Saturday, November 9, 2019

November 7, 8, 9: A Long Time, Forty-Two, Happiness

It was a long time before anyone spoke.

Out of the corner of his eye Phouchg could see the sea of tense expectant faces down in the square outside.

The supercomputer Deep Thought has just provided Phouchg with its answer to the Great Question of Life, the Universe, and Everything.  Deep Thought's answer:  forty-two.  That's the reason for the prolonged silence in this passage.  Nobody knows how to respond.

It has been a long time since I've spoken on this blog.  I apologize.  My excuses:  (1) I led my monthly poetry workshop on Thursday night at the Joy Center in my home town, and (2) I attended the wake of an old school friend yesterday evening.  When I got home last night, I was exhausted.  I didn't do a whole lot but get in my pajamas and fall asleep.  I think I woke up once, to brush my teeth, then back to bed.

I have been pondering the Great Question of Life, the Universe, and Everything a lot this past week.  The loss of my old friend and other things have made me reflective.  Most of my thought energy has been spent on happiness--how to achieve it, what it means, whether it can be sustained for any period of time.

It occurs to me that happiness is just as puzzling as Deep Thought's answer.  Maybe happiness is forty-two.  If you are 42-years-old and you are incredibly content with life, then 42 is your answer to the Great Question.  Forty-two days cancer free.  Forty-two pages left to read in a great book.  A forty-two minute nap.  All of these 42s could be sources of joy and happiness.

Happiness is pretty ephemeral.  I woke up the day after Christmas two years ago, thinking that my life was pretty good, that I had things under control.  Forty-two minutes later, I found out that all the water pipes in my house were frozen solid.  Bye-bye happiness.  Another morning, I went to work feeling pretty content and stable in my job.  Three hours and forty-two minutes later, I was told that my place of work was being closed, and I had about forty-two days left to find a new position.  Poof!  Happiness gone.

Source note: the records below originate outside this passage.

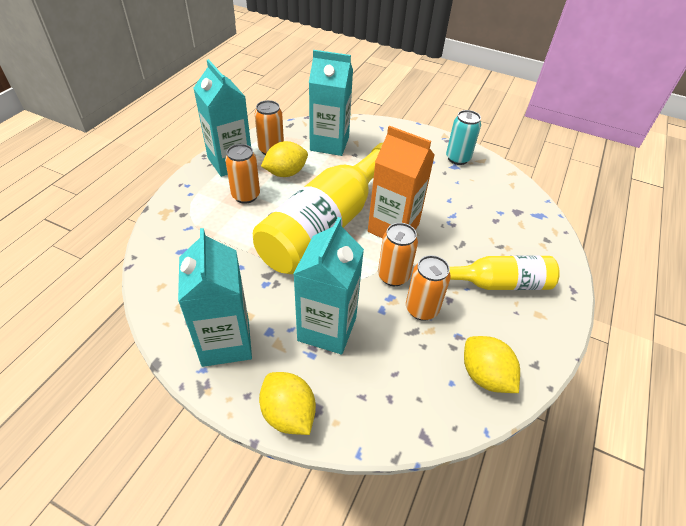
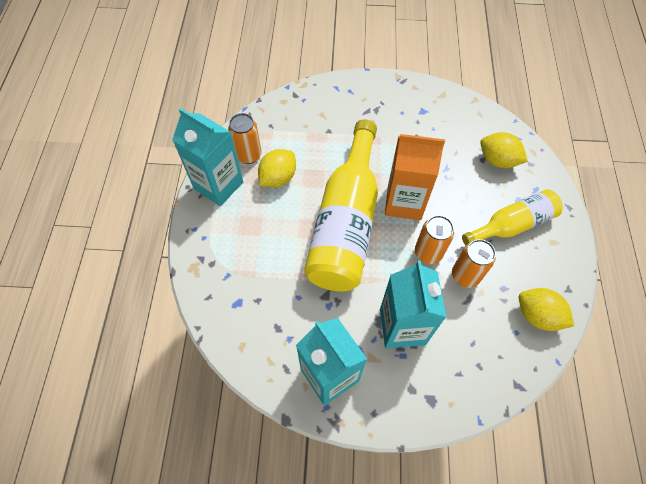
camera: 20 degrees left, 15 degrees up
orange can [225,144,260,204] -> none
yellow lemon [259,372,316,435] -> yellow lemon moved to [480,132,528,168]
turquoise carton [309,50,353,156] -> none
turquoise can [446,110,481,165] -> none

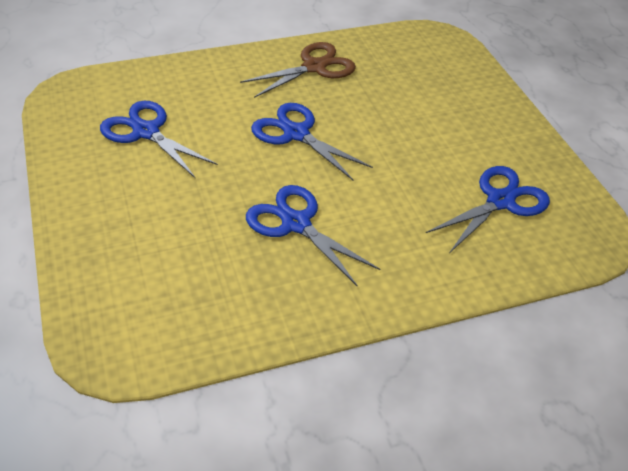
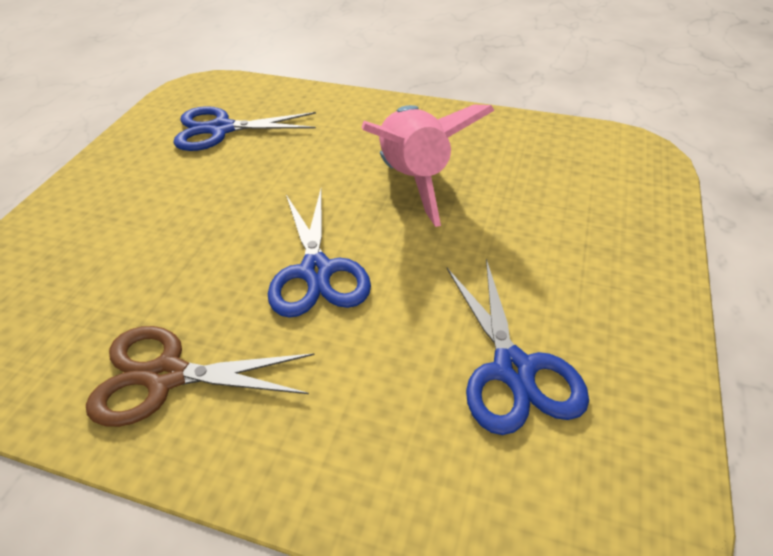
camera: 140 degrees left, 0 degrees up
blue scissors [246,185,380,287] -> pink rocket [362,104,495,227]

This morning, I'm feeling alright.  Not joyful.  Not depressed.  Just alright.  And I'm okay with that.  Halloween is past.  Thanksgiving is coming up in a few weeks.  At parent teacher conferences a couple days ago, we found out that my son is doing really well in all of his classes.  His science teacher said that the only problem with my son is that there aren't four more like him in the class.  This evening, I have a date with my daughter.  We're going to a dance show at the university where I teach.  Tomorrow, I'm going to put up the Christmas decorations on my front porch.  All of these things are sources of happiness for me.

I think we all have to define our happiness.  For me, it's feeling calm, surrounded by people who love me unconditionally, no matter what.  If you have that, count yourself happy.  There's nothing better than knowing you have people who have your back, in good times and bad.  That's what's going to get you through those forty-two days of wandering around in the desert, searching for happiness.

Now, if anyone has forty-two million dollars to donate to Saint Marty, his life will be REALLY happy.